本文 -
┌──

横綱昇進後の初顔合わせは50勝4敗で勝率9割2分6厘。横綱初挑戦の平幕力士には負けたことがない。隆の勝とは稽古で胸を合わせたこともあり、「体が硬いからね。稽古したことありますけど、体が硬い人、大好きですね」とも指摘する余裕もあった。
7月22日は、本来なら東京五輪の競技が開会式に先立って行われる日でもあった。東京五輪開会式での土俵入りを希望し、現役を続ける上でのモチベーションにしてきたこともある。五輪の話題を振られると「さみしいけど、延期ですからね。また来年、東京でオリンピックを見たいな、というのが今の気持ちです」とコメントした。
出稽古なしで迎える4カ月ぶりの本場所に違和感を覚える力士もいるが、始まってみれば白鵬はいつも通り。報道陣は支度部屋に入れず、力士はパソコンの画面を通じてリモート取材に応じている。白鵬はこの日、マスクを着けながらマイクに顔を近づけ、取材終わりにこう言った。「近づくとちゃんと聞こえるでしょ? お疲れさんでした」。

└──

学習資料 -

┌──

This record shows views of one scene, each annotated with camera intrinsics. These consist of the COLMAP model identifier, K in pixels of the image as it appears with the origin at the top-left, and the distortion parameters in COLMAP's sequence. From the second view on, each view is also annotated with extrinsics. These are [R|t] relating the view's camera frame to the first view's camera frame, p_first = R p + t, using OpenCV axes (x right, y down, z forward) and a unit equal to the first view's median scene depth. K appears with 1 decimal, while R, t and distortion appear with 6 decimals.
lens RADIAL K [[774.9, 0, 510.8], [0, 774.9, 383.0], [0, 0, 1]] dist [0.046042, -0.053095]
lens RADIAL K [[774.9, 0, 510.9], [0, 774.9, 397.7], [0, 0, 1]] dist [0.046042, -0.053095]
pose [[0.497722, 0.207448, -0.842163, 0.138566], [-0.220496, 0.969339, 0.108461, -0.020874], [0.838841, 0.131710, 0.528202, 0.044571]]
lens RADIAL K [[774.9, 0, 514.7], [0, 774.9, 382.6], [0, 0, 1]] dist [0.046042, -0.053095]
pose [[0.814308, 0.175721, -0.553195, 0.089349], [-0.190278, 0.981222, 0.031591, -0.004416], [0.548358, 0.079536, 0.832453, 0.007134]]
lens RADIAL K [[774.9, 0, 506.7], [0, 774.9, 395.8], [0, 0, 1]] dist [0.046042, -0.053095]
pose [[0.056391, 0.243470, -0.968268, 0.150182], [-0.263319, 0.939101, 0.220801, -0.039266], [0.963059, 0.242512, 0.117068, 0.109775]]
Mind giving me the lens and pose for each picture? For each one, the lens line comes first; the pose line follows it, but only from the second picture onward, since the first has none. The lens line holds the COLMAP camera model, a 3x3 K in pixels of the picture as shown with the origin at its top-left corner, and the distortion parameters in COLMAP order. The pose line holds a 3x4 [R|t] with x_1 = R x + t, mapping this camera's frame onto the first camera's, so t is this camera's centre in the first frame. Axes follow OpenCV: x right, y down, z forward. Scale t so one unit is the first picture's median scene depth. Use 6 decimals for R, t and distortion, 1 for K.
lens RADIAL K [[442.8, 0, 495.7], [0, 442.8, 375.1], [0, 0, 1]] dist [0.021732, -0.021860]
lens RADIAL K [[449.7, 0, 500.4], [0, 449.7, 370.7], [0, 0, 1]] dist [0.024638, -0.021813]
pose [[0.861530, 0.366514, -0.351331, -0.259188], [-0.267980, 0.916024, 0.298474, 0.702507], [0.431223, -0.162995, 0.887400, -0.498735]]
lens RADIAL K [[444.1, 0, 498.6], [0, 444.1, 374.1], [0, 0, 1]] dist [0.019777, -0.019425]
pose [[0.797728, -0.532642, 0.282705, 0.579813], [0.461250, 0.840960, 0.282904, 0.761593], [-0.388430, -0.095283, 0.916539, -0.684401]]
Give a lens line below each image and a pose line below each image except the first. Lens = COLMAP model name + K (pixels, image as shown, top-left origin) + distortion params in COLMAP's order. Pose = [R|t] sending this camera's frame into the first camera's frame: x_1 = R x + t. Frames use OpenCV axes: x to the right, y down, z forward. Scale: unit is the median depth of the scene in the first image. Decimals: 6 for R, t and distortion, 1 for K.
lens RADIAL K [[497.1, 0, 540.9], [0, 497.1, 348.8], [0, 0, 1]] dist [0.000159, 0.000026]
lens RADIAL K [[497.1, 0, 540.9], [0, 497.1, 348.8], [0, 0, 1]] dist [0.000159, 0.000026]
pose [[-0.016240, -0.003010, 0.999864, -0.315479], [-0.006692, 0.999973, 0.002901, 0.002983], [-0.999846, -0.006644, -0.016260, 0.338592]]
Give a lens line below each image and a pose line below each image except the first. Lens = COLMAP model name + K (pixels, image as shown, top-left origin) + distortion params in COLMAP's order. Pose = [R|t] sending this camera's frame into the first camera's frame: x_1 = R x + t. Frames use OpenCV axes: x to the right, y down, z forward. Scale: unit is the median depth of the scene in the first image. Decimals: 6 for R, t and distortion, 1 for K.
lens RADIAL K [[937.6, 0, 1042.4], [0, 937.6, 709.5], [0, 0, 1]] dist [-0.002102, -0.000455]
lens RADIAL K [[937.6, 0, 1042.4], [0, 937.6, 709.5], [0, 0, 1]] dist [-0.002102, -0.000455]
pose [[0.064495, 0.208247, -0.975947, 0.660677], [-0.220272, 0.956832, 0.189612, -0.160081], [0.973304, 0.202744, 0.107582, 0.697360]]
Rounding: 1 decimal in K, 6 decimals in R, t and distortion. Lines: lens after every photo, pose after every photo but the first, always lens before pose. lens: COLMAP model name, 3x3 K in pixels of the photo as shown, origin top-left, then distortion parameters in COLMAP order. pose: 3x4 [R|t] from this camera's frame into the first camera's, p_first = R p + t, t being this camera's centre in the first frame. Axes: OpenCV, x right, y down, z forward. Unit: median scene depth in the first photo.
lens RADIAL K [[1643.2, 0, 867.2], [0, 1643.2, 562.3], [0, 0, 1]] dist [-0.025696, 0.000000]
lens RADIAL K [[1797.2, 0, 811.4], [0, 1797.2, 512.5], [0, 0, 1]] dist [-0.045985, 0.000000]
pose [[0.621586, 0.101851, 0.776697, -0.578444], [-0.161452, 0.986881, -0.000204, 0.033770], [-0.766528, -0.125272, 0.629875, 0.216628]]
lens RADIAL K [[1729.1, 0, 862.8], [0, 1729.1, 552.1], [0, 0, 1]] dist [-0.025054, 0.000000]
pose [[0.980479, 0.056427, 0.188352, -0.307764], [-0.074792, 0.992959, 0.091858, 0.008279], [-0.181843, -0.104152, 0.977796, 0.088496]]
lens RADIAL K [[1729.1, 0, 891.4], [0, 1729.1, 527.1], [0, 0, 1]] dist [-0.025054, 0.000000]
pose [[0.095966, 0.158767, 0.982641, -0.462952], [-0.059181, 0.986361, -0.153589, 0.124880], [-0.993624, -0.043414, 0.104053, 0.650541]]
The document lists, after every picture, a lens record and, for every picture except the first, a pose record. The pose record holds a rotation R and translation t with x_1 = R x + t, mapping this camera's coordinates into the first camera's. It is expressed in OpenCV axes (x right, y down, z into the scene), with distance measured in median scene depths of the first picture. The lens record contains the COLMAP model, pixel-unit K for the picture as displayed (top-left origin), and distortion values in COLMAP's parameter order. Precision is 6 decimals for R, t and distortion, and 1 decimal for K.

└──

課題 -
1. 本文のうち「横綱昇進後の初顔合わせは50」で始まり「しょ? お疲れさんでした」。」で終わる部分を、そのまま書き出しなさい。
2. 本文の内容を三文で要約しなさい。
3. 白鵬を取り上げた本文の続きを、最後の文の後から書きなさい。

解答 -
1.
横綱昇進後の初顔合わせは50勝4敗で勝率9割2分6厘。横綱初挑戦の平幕力士には負けたことがない。隆の勝とは稽古で胸を合わせたこともあり、「体が硬いからね。稽古したことありますけど、体が硬い人、大好きですね」とも指摘する余裕もあった。
7月22日は、本来なら東京五輪の競技が開会式に先立って行われる日でもあった。東京五輪開会式での土俵入りを希望し、現役を続ける上でのモチベーションにしてきたこともある。五輪の話題を振られると「さみしいけど、延期ですからね。また来年、東京でオリンピックを見たいな、というのが今の気持ちです」とコメントした。
出稽古なしで迎える4カ月ぶりの本場所に違和感を覚える力士もいるが、始まってみれば白鵬はいつも通り。報道陣は支度部屋に入れず、力士はパソコンの画面を通じてリモート取材に応じている。白鵬はこの日、マスクを着けながらマイクに顔を近づけ、取材終わりにこう言った。「近づくとちゃんと聞こえるでしょ? お疲れさんでした」。

2. 白鵬は横綱昇進後の初顔合わせで50勝4敗という高い勝率を持ち、稽古で胸を合わせたことのある隆の勝についても余裕のある発言をした。東京五輪開会式での土俵入りを希望していた白鵬は、五輪の延期について、さみしいがまた来年東京でオリンピックを見たいと語った。4カ月ぶりの本場所ではリモート取材が行われ、白鵬はいつも通りの様子で取材に応じた。

3.
異なる環境に順応し、結果を出す。来年を語れるだけの強さがまだまだ、白鵬にはある。【佐々木一郎】
▽初の横綱戦、結びの一番で白鵬に敗れた隆の勝 味わったことのない感覚で緊張した。(攻めたが)横綱は余裕があったと思う。
▽八角理事長(元横綱北勝海) 白鵬は少しはヒヤッとしただろうが(隆の勝とは)足が出るか出ないかの差だろう。隆の勝はよく健闘したと思う。朝乃山は相手に先に力を出させたのが大きい。それにしても落ち着いている。琴勝峰は怖いもの知らずの感がある。